Two observations became clear quickly in our deliberations. First, doing things the same old way – with even fewer resources and just lower expenses – will not make New Hampshire’s state government more efficient or produce better results for the citizens of New Hampshire. Rather, managing via momentum will merely extend and deepen the state’s fiscal distress, accelerate pressures to reduce services, and further strain the state’s workforce.
Second, there is no silver bullet – no single action that will deliver the government of the future that the citizens of the state deserve.
So the commission proposed a series of changes – some small and others quite significant – that, taken together, would begin to transform the way New Hampshire’s state government operates: its operating structure, processes and culture.
The foundation for all the commission’s recommendations is the appointment of a chief operating officer for the executive branch, reporting to the governor with appropriate responsibility, resources and authority to drive innovation, efficiency and transparency.
Why this action? Why this investment? Because transforming the actions of an institution as large and complex as the executive branch requires dedicated senior management to focus on operations.

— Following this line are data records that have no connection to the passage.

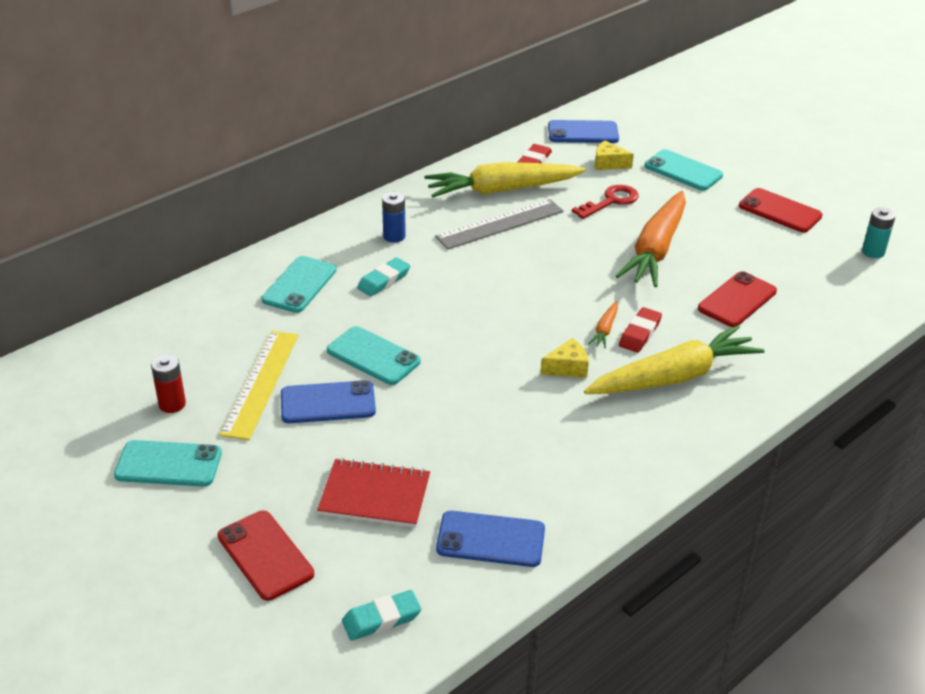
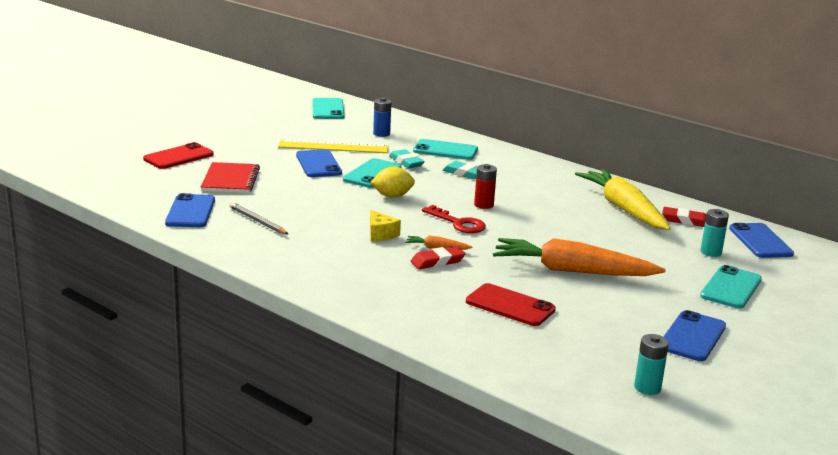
camera: 80 degrees right, 15 degrees down
(168, 464) = (253, 131): turquoise phone -> turquoise phone (328, 109)
(172, 404) = (307, 128): red battery -> red battery (484, 205)
(381, 619) = (125, 185): turquoise eraser -> turquoise eraser (406, 162)
(394, 236) = (525, 174): blue battery -> blue battery (381, 134)
(451, 346) = (392, 196): none -> yellow lemon
(500, 224) = (569, 209): grey ruler -> none
(526, 472) = (257, 221): none -> grey pencil
(608, 164) = (711, 252): yellow cheese -> turquoise battery
(610, 201) = (642, 252): red key -> red key (458, 223)
(639, 333) = (437, 261): red eraser -> red eraser turned 45 degrees counterclockwise
(673, 377) = (382, 273): yellow carrot -> none
(780, 211) = (692, 337): red phone -> blue phone

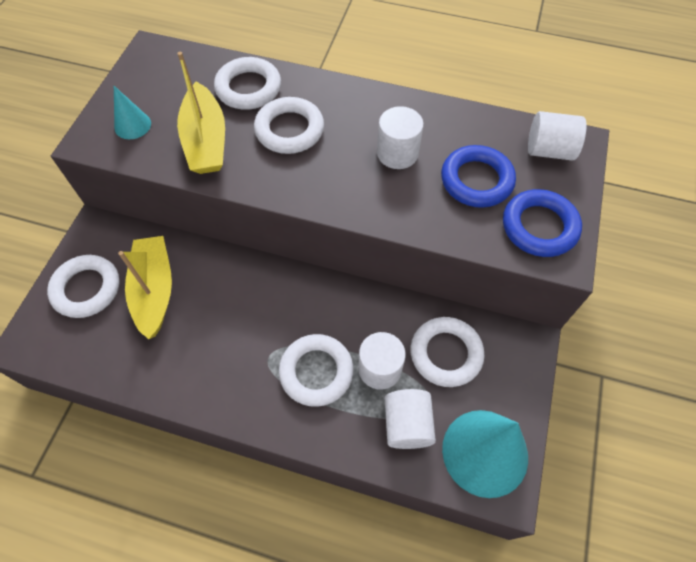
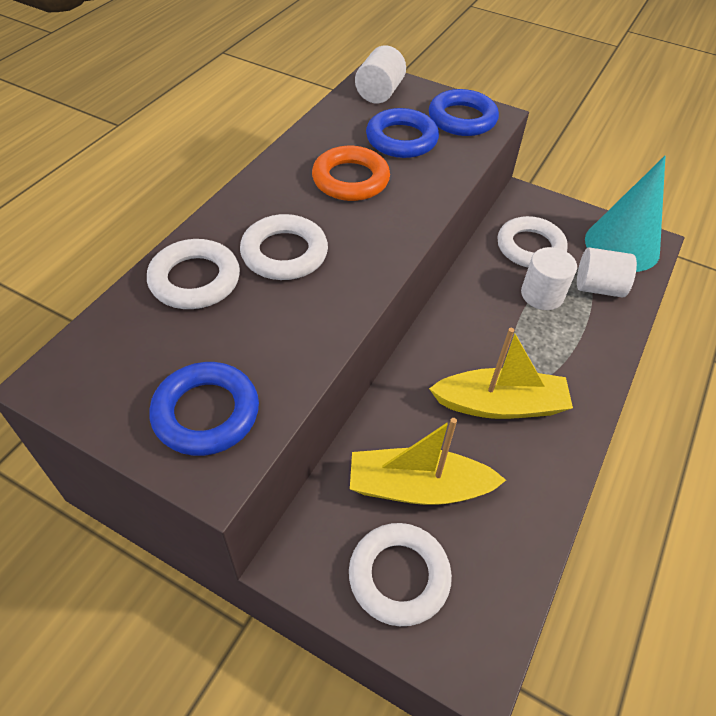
camera: 80 degrees left, 10 degrees down
(132, 125) = (206, 413): turquoise cone -> blue ring
(206, 141) = (271, 332): yellow boat -> yellow boat (500, 405)
(316, 372) = (543, 342): white ring -> none
(397, 153) = (350, 179): white cylinder -> orange ring

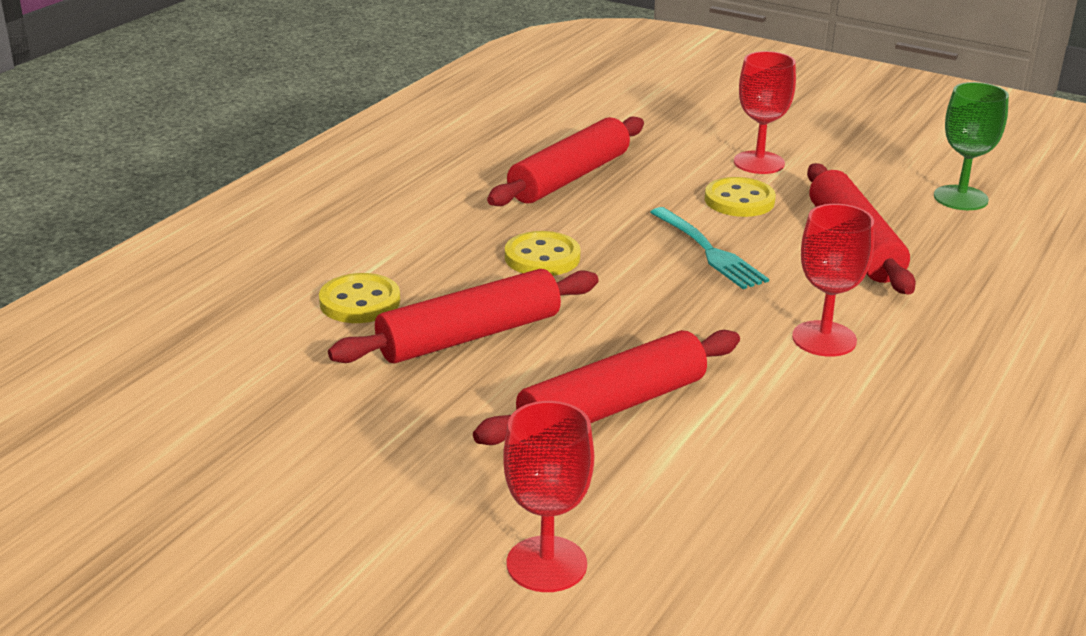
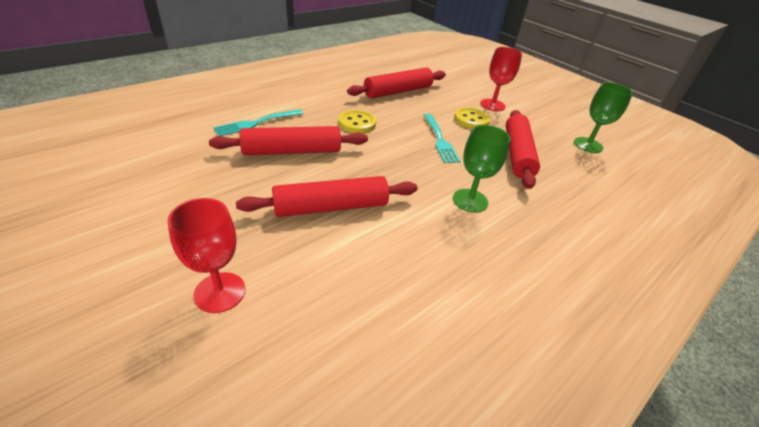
camera: 15 degrees right, 10 degrees up
(360, 302) = (257, 123): yellow button -> turquoise fork
(824, 339) = (470, 200): red goblet -> green goblet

The incumbent must be someone that most senior executives in the branch will regard as a peer, someone who can be an effective junior partner to the governor and earn the trust and confidence of the Legislature and Executive Council.
It requires the expertise to bring a seasoned financial, operating and technology perspective to the decisions of the executive branch. It will require an executive capable of making investment decisions to drive innovation and yet also stimulate innovation from the people who really do the work.
It will require the diplomatic skills to enable the executive branch to capture economies across departments and agencies. It will require the skill to broaden the branches’ nearly exclusive focus on expense control to also include results and resource productivity.
In short, it must be someone capable of driving specific innovative efforts and also capable of beginning to transform the culture of the executive branch.
True, this is no “free lunch.” This is an investment built on the pragmatic assumption that dedicating senior operating management to innovation, efficiency and transparency will produce significant returns.
Even a one hundredth of 1 percent annual improvement in efficiency driven by this effort will more than pay for the investment. The proof, of course, will be in the results, which should be closely monitored by the governor, the Executive Council and the Legislature.
It is clear from our work on the commission that ample opportunities exist. Yet they are not being realized. If nothing changes in the operation of state government, they won’t be.
Some will argue that now is not the time, that current fiscal constraints are just too severe. We would argue that now is precisely the time, because without significant change in the way state government operates, the fiscal pressure will continue to spiral upward and operating performance will drift lower.
Eric Herr was chair of the Governor’s Commission on Innovation, Efficiency, and Transparency. Ed DuPont, a member of the commission, is president of the DuPont Group and a former president of the New Hampshire Senate.